Potassio Principi attivi >> Nutrizionali

Il Potassio è diffuso sotto forma di minerale in molti terreni di origine vulcanica e alluvionale. Lo si può trovare contenuto anche nella sostanza organica. Il Potassio utilizzato dalle piante, però, è solo quello che si trova libero nella soluzione circolante del terreno. 
L’analisi del potassio assimilabile ha lo scopo di quantificare proprio il potassio disponibile per le piante. Il metodo di analisi si basa sulla lettura spettrofotometrica di un estratto acquoso di terreno, utilizzando l’acetato di ammonio come estraente.

VALORE (K ppm) GIUDIZIO
0 - 41 Molto scarso
41 - 81 Scarso
81 - 141 Sufficiente
141 - 200 Buono
> 200 Elevato

L’interpretazione agronomica del risultato analitico deve tenere conto anche della tessitura e della capacità di scambio cationico del suolo: il potassio infatti si trova nel terreno essenzialmente nella forma minerale, legato alle argille. I terreni poveri di sostanza organica, quelli sabbiosi e con CSC scarsa sono spesso scarsamente dotati di questo elemento.

Dotazioni di K scambiabile (mg/kg) Giudizio Terreni sabbiosi
(S-SF-FS)
Terreni medio impasto
(F-FL-FA-FSA-L)
Terreni argillosi e limosi
(A-AL-FLA-AS)
Bassa <80 <100 <120  
Media 80-120 100-150 120-180  
Elevato >120 > 150 >180  

La principale funzione del Potassio nelle piante è relativa alla sintesi degli zuccheri, alla formazione dei profumi, alla colorazione dei fiori (petali), dei frutti e degli ortaggi.

 

Non tutti sanno che il Potassio è direttamente coinvolto nella traspirazione delle piante, perché controlla l’apertura degli stomi delle foglie. Inoltre questo elemento regola la concentrazione della linfa (per rendere le piante meno soggette al congelamento), migliora la lignificazione dei tessuti, e conferisce maggiore resistenza agli effetti di vento, caldo e malattie fungine. 
Sulle piante, gli effetti di una buona disponibilità potassica sono evidenziati da fiori e frutti profumati, colorazioni intense e brillanti, e germogli robusti e meno sensibili ad attacchi di patogeni.

 

Spesso la carenza di potassio è solo relativa, cioè non dovuta ad una bassa dotazione di tale elemento nel terreno, bensì all’antagonismo con il Mg (che, se presente ad alte concentrazioni, viene assorbito in grande quantità a scapito del K). Interessante è proprio la valutazione del rapporto Mg/K: il rapporto ottimale è da 2 a 5. Se il rapporto è minore di 2, allora deve essere apportato Magnesio; se è maggiore di 5, non bisogna apportare Magnesio perché si rischia una carenza relativa di Potassio.

 

La carenza di Potassio si manifesta con un iniziale ingiallimento del bordo della lamina fogliare, che si può estendere anche all’interno; successivamente i tessuti colpiti diventano necrotici e la foglia assume un ripiegamento a doccia; i germogli e il fusto sono poco lignificati e si rompono facilmente. 

 

Alcune piante hanno anche dei sintomi caratteristici.

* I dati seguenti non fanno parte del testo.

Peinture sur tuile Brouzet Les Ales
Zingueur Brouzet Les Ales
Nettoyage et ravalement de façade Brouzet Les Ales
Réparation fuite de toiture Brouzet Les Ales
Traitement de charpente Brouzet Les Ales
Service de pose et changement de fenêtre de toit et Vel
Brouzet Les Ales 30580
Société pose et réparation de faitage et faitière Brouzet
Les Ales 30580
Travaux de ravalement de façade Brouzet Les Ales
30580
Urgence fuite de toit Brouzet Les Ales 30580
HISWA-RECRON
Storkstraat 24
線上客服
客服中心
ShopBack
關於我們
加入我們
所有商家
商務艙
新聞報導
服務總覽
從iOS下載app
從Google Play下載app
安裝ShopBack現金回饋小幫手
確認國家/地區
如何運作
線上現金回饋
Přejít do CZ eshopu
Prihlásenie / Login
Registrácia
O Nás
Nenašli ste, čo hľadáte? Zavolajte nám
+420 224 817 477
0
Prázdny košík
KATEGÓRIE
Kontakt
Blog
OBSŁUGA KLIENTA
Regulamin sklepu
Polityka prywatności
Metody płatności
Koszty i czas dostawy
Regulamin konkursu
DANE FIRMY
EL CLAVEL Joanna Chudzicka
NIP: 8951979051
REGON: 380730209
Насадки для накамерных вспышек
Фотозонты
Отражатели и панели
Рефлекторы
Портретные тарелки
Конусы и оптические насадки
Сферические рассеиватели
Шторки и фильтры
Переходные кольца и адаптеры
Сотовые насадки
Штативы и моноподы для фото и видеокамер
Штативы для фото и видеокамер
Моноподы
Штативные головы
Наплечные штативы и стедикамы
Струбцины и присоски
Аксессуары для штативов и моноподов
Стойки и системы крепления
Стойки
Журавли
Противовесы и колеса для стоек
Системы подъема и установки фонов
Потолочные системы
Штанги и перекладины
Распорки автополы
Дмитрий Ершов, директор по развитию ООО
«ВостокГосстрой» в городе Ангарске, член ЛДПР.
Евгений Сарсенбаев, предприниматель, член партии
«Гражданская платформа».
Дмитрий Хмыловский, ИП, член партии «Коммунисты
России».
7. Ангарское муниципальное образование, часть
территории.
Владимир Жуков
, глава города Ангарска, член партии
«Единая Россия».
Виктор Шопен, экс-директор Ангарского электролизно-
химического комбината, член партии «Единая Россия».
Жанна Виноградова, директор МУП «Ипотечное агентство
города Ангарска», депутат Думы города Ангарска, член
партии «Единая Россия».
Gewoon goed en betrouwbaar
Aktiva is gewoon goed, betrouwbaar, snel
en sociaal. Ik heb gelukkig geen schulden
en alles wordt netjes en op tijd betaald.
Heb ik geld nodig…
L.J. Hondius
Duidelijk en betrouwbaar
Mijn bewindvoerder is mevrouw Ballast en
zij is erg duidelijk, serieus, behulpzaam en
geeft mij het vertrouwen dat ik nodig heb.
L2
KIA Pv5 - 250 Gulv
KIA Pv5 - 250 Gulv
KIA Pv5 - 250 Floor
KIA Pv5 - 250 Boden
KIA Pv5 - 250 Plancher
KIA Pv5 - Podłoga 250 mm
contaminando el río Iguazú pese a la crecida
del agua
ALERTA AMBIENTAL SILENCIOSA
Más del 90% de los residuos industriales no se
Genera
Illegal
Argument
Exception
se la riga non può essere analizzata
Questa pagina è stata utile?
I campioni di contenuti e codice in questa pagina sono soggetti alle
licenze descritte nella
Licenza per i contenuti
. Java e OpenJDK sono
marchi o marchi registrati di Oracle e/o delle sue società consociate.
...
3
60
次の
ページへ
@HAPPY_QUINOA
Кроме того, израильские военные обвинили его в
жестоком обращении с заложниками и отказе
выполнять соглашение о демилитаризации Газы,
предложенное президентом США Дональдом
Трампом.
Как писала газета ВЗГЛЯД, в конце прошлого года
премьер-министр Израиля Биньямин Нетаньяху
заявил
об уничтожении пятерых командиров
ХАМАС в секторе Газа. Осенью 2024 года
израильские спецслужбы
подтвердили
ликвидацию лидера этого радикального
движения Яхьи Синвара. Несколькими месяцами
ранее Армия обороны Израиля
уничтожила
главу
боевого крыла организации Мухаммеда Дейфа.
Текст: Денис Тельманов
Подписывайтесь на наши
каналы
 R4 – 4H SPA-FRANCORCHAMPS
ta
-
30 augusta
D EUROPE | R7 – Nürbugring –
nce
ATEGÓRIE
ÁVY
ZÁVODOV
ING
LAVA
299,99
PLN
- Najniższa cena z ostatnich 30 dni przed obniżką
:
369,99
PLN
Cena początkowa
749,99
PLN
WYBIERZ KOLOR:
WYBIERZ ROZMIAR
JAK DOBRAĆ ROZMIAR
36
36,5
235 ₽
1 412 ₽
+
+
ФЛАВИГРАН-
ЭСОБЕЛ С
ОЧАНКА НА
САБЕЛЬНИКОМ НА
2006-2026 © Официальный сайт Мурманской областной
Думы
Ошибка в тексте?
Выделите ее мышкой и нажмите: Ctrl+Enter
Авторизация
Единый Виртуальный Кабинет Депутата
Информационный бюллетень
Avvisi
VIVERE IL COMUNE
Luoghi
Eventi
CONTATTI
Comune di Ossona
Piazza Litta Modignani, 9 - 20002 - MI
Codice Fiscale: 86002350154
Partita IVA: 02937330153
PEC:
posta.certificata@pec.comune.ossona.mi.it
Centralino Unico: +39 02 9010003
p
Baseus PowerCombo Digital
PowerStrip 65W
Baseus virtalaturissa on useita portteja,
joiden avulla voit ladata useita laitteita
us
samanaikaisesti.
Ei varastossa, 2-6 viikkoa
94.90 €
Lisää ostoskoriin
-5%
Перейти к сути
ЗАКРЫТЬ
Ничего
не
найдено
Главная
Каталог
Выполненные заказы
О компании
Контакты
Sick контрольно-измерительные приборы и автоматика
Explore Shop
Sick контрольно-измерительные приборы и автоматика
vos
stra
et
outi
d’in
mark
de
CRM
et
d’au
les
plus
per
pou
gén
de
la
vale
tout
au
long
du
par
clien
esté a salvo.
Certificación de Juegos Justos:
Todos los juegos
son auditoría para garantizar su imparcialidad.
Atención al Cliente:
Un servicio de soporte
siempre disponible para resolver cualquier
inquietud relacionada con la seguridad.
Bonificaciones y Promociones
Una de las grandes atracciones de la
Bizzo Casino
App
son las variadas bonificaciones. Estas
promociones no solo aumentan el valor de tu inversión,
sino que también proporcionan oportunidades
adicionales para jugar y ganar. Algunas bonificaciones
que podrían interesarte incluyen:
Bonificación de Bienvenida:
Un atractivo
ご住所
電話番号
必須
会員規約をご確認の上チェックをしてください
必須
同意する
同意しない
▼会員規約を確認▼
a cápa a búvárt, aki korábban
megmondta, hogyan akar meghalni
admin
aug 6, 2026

Ad esempio nella pianta di patata le foglie si seccano nel margine; nel melo si formano frutti di piccole dimensioni e poco colorati; nel pomodoro si ha la presenza di bacche con una maturazione non uniforme. Nel campo floricolo, il garofano presenta una crescita stentata, con necrosi agli apici delle foglie; nelle composite (astri, margherite, ecc.) si formano internodi corti e foglie e fiori di dimensioni ridotte.

 

Nei concimi, il Potassio si trova da solo o associato all’Azoto e al Fosforo, formando i classici Fertilizzanti NPK. Sulle confezioni, il Potassio è indicato convenzionalmente come Ossido di Potassio (K2O). 
Gli apporti dei fertilizzanti ad elevato tenore in Potassio sono consigliabili nelle fasi finali del ciclo vegetativo della pianta e nei periodi autunnali e invernali, per favorire la formazione di fiori intensamente colorati e per aumentare la resistenza al freddo. 
L’apporto dell’elemento deve essere continuo, per permettere la completa lignificazione dei tessuti del fusto e dei germogli, soprattutto nelle piante a più cicli di coltivazione, come la rosa. 
Vista la sensibilità delle piante floricole allo ione cloro, sono da evitare apporti di Potassio tramite concimi a base di cloruro potassico.